Les fromages français procurent un sentiment d'identité et de continuité très fort

02. Les fromages français procurent un sentiment d'identité et de continuité très fort

La profondeur historique, la localité, la notoriété et les savoir-faire forment l'identité d'une région.

L'Appellation d’origine contrôlée (AOC) française -à travers la dénomination d'un pays ou d'une localité - protège des contrefaçons un fromage qui est originaire de ce pays et dont les qualités ou les caractères sont dus au milieu géographique comprenant des facteurs naturels et des facteurs humains.

L’objectif de l’AOC est de formaliser juridiquement un cadre permettant de protéger une relation entre la fabrication d'un fromage et un lieu, une identité ou une tradition. Cette démarche de protection et la dimension patrimoniale d'un certain nombre de productions fromagères s’explique par le contexte du libre-échange et de la mondialisation.

En effet, il est beaucoup question aujourd’hui de territorialisation des activités, de fixation des bassins de production associés à l'aménagement du territoire et à la lutte contre la désertification des campagnes. L'attribution d'une protection pour un fromage en France implique conjointement l'exclusion pour les autres. Lorsqu’un fromage bénéficie d’une AOC, une zone de protection très stricte est délimitée, au delà de laquelle il est interdit de fabriquer le fromage sous son nom. Il en est ainsi par exemple du beaufort, du bleu de Gex, de l’abondance ou du saint-nectaire. La démarche de protection concerne un mode ou un lieu de production qui fait partie du vivant diversifié, évolutif et éphémère.

Aujourd'hui, la France compte 46 fromages AOC : Reblochon, Comté, Roquefort, fromage Brie de Meaux, Camembert, Fourme d'Ambert, Saint-NectaireChavignol, Selles-sur-Cher, fromage Banon de Banon, fromage Beaufort, ValencayMunster, LivarotBleu de Gex, fromage Mont d Or, Bleu des Causses, Langres, Epoisses, Ossau-Iraty, Pont l'EvêqueRocamadour, Brocciu, Morbier, Pélardon, Chaource, Maroilles, Sainte-Maure-de-Touraine, Pouligny-Saint-Pierre,  Brie de Melun, Fourme de Montbrison, Laguiole, Cantal, Chabichou, Bleu de Sassenage, fromage Abondance, Chevrotin, PicodonGruyère français, Bleu d'Auvergne, Mâconnais, Coeur de Neufchâtel, Salers, Tome des Bauges, Rigotte de Condrieu.

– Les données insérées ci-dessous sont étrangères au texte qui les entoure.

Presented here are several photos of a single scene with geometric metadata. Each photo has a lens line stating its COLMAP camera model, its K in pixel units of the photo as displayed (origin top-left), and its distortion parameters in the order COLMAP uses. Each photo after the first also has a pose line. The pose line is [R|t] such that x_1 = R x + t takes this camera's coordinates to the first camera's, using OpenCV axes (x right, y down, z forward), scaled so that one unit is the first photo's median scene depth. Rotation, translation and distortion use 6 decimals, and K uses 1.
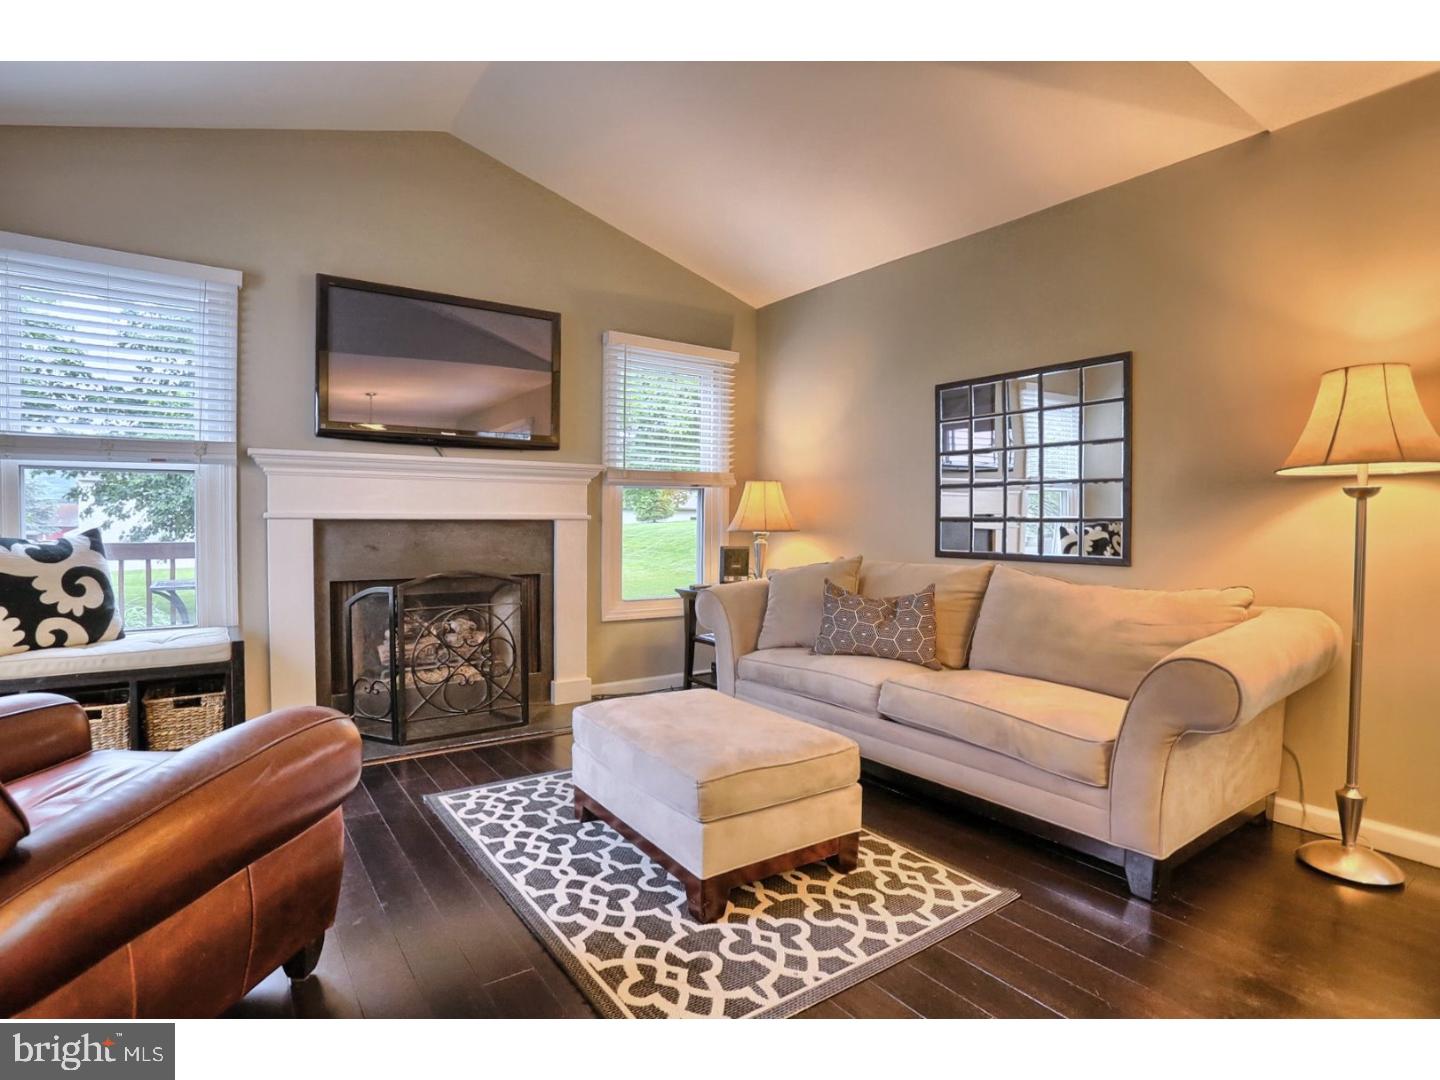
lens RADIAL K [[703.3, 0, 724.2], [0, 703.3, 538.3], [0, 0, 1]] dist [-0.042080, 0.007860]
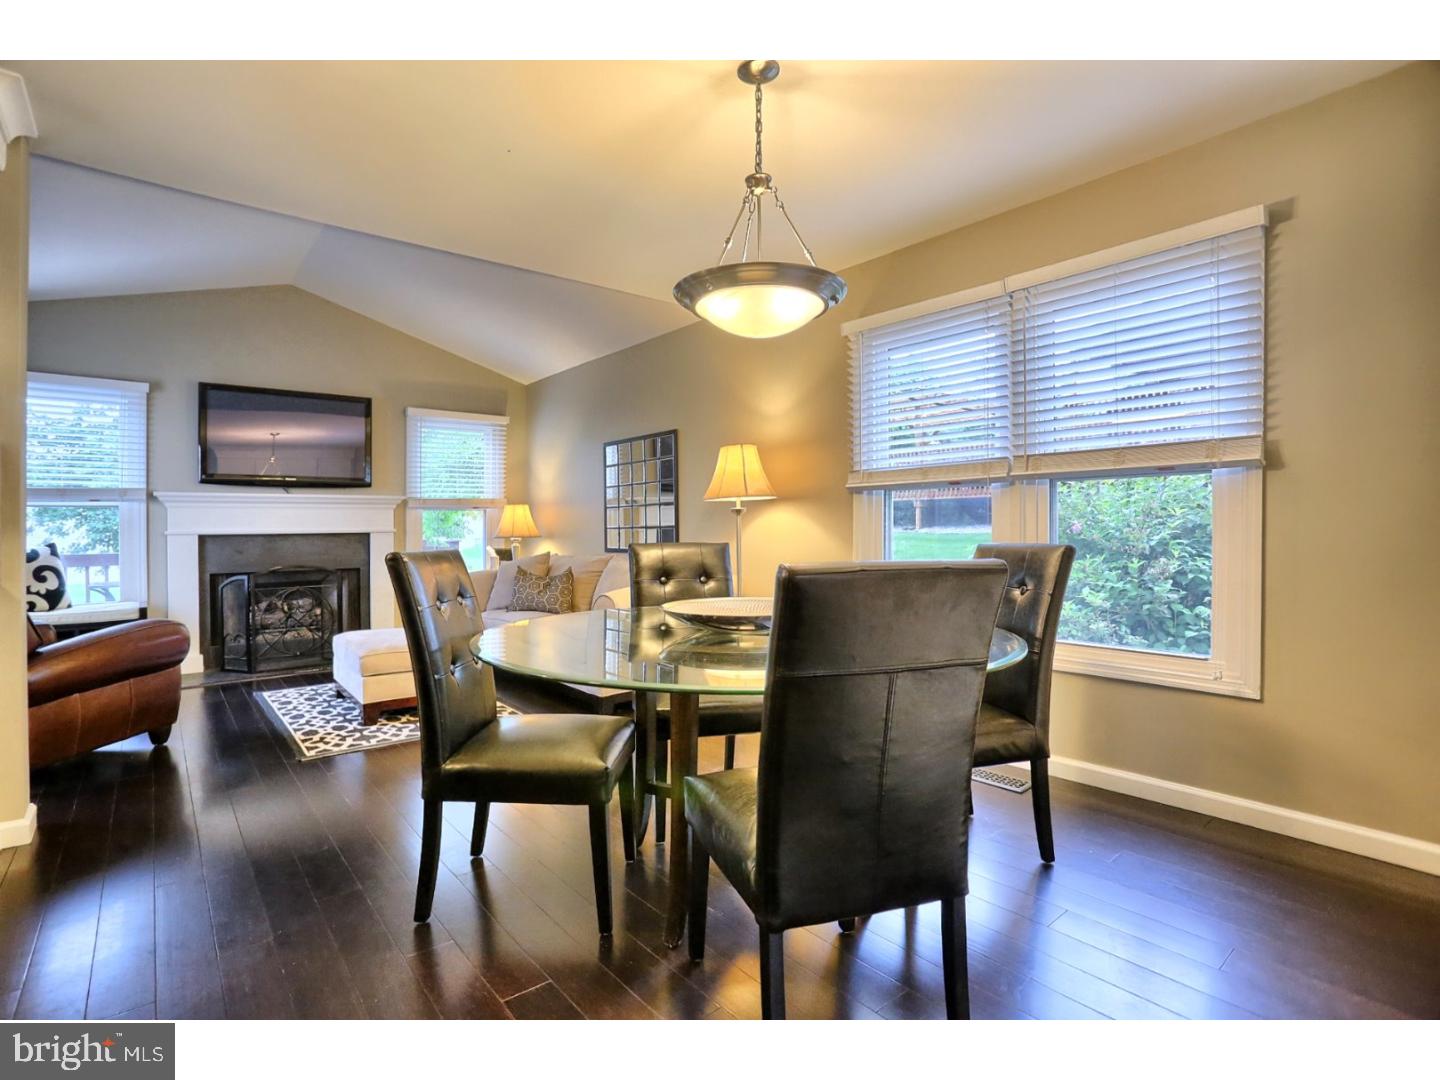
lens RADIAL K [[703.3, 0, 759.2], [0, 703.3, 524.1], [0, 0, 1]] dist [-0.042080, 0.007860]
pose [[0.996600, -0.016635, 0.080690, 0.527603], [0.019186, 0.999337, -0.030944, 0.019989], [-0.080121, 0.032387, 0.996259, -0.627590]]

Un fromage est l'aboutissement d'une accumulation de savoirs, de pratiques, d'observations, d'ajustements à mettre en relation avec la représentation que l'on s'en fait. Le vivant évolue et fait interférer de nombreux facteurs.
Ainsi les micro-organismes, occupent une place considérable dans l'élaboration des fromages. Les ferments jouent un rôle déterminant dans les processus de maturation, de fermentation et d'affinage associés ou non à des techniques qui peuvent être d'une extrême complexité, aux différents stades d'intervention sur la matière vivante.
En matière de pratique fromagère, température et temps de chauffe du lait, choix du ferment, taille des grains du caillé, intensité du pressage de la pâte, traitement accordé à la croûte, fréquence de retournements, degré d'hygrométrie sont autant de paramètres qui se conjuguent à l'infini et interfèrent sur la flore microbienne active pour donner la diversité que nos connaissons. Moisissures, levures et bactéries évoluent dans une complexité extrême, maîtrisées par les pratiques et les savoir-faire.

Ainsi, le vivant recèle un potentiel d'évolution et de variabilité considérable, dans lequel l'homme puise. Mais il est aussi associé à une durée de vie limitée: les savoir-faire extrêmement diversifiés qui le façonnent sont à la base de la conservation. L'accent est mis ici sur l'histoire de ces productions dès lors que l'on cherche à protéger une tradition ou une origine géographique.

L'ancrage historique d'un fromage passe par l'identification attentive et minutieuse des modes d'intervention et leur évolution. L'existence d'une profondeur historique forte est assimilée à l'authenticité patrimoniale d'un fromage. Or, elle doit être associée à une continuité des savoir-faire, faute de quoi l'on risque d'utiliser l'histoire pour légitimer des productions pseudo-patrimoniales, tirant simplement parti de la notoriété d'un lieu sans renvoyer à la spécificité d'un produit. Certains groupements professionnels veulent faire passer des productions fromagères pour traditionnelles, du seul fait que cette activité a pu avoir une réalité historique.